Старик Галопен вытянул губы трубочкой и недовольно поглядывал на нас сверху вниз.
— С кем нам вести переговоры? Царит полная анархия. Тотальный хаос. Нет никакого полномочного представителя. Правда, есть несколько военачальников или вожаков, но на их слово нельзя положиться. Либо нет никакой уверенности, что назавтра их не свергнут или не убьют. Картезиане больны. Это как лихорадка, которая свирепствует в их телах. Они не в себе.
— Позавчера у Западных ворот объявилось несколько паломников. Среди них были и монахи. Они производили вполне мирное впечатление и просили еды. Они рассказали, что внутренние источники, из которых монастырь обеспечивал их пропитанием, иссякли. Голод заставил их спуститься. И что вонь разложения в теле монастыря день ото дня становится нестерпимее, и в его стенах больше не чувствуется никакого движения. Лишь самые набожные ещё остаются там и продолжают вливать ему воду. Они ждали завершения транссубстанциации умершей богини, чтобы потом принести в долину бриллиант её жизни, который поможет им в поиске нового возрождения.
— А ожерелье всё ещё в монастыре?
— Таким вопросом задались и двое молодых людей из Сент-Назарета. Вчера они поднимались туда на ветряной барке. Они нашли террасу покинутой, а монастырь — полусгнившим. Часть оболочки ещё лепится на карнизе, но вся масса тела, как они сообщают, распалась, растеклась по круче высотой в четыре тысячи метров и жутко смердит. Никаких следов ожерелья они не обнаружили. Может, монахи его где-то спрятали.
— Может быть. У меня было такое впечатление, что оно потеряло для них свою ценность. — Я пожал плечами.
Пауки на окнах завершили свою ежедневную работу и исчезли.
Мэр медленно откинулась в своём кресле.
— Временами мне кажется, — сказала она, вздохнув, — будто вся планета начала разлагаться. Будто она выдыхает что-то ядовитое, будто из кальдеры[14] этого старого потухшего вулкана поднимаются отвратительные испарения. Будто горная порода выделяет что-то зловещее, наводя порчу на всё органическое. — Она положила руку на грудь. — Мне часто становится трудно дышать. Даже насекомые стали агрессивнее, чем обычно. — Она указала на паутину на окнах. — А ведь этот мир всегда был так хорош. Рай, подобного которому не найти в радиусе сотен световых лет.
— Первые люди, которые приземлились здесь на «Декарте», действительно верили, что нашли рай. Вспомните сонеты Эпервье, в которых он описывает Внутреннее море как остров среди горького солёного океана, который испаряется под беспощадным солнцем.

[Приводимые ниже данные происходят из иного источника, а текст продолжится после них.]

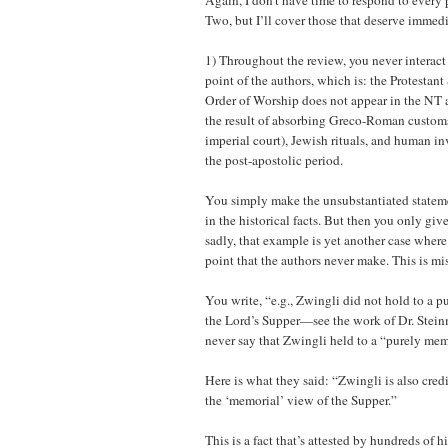
Again, I don’t have time to respond to every
Two, but I’ll cover those that deserve immedi
1) Throughout the review, you never interact 
point of the authors, which is: the Protesta
Order of Worship does not appear in the NT 
the result of absorbing Greco-Roman customs
imperial court), Jewish rituals, and human in
the post-apostolic period.
You simply make the unsubstantiated statemen
in the historical facts. But then you only gi
sadly, that example is yet another case where
point that the authors never make. This is mi
You write, “e.g., Zwingli did not hold to a 
the Lord’s Supper—see the work of Dr. Stein
never say that Zwingli held to a “purely mem
Here is what they said: “Zwingli is also cre
the ‘memorial’ view of the Supper.”
This is a fact that’s attested by hundreds of h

— Да, рай — пока Кешра простирает над ним свою благословляющую длань. Но теперь эта длань высохла.
— Знаете, чего я больше всего боюсь, сударыня? Что это безумие перекинется и на людей. Когда на меня бросился старшина педальеров, я думал, что потерял сознание. Но это был не обморок, а что-то другое. Что-то овладело мной, я был как одержимый.
Она положила ладонь мне на руку.
— Об этом я не очень беспокоюсь, — сказала она. На миг я увидел, как её тёмные глаза блеснули под вуалью. — Не очень-то мы были подвержены миролюбию и тогда, когда Кешра была жива.
Я неотрывно смотрел на её запястье. Тонкий татуированный рисунок, который я раньше принимал за арабески, оказался — теперь я это видел совершенно отчётливо, — созвездием. Я непроизвольно взял и удерживал её руку. Она не отнимала её.
— Это же звёзды внутреннего плеча Ориона, — удивлённо сказал я.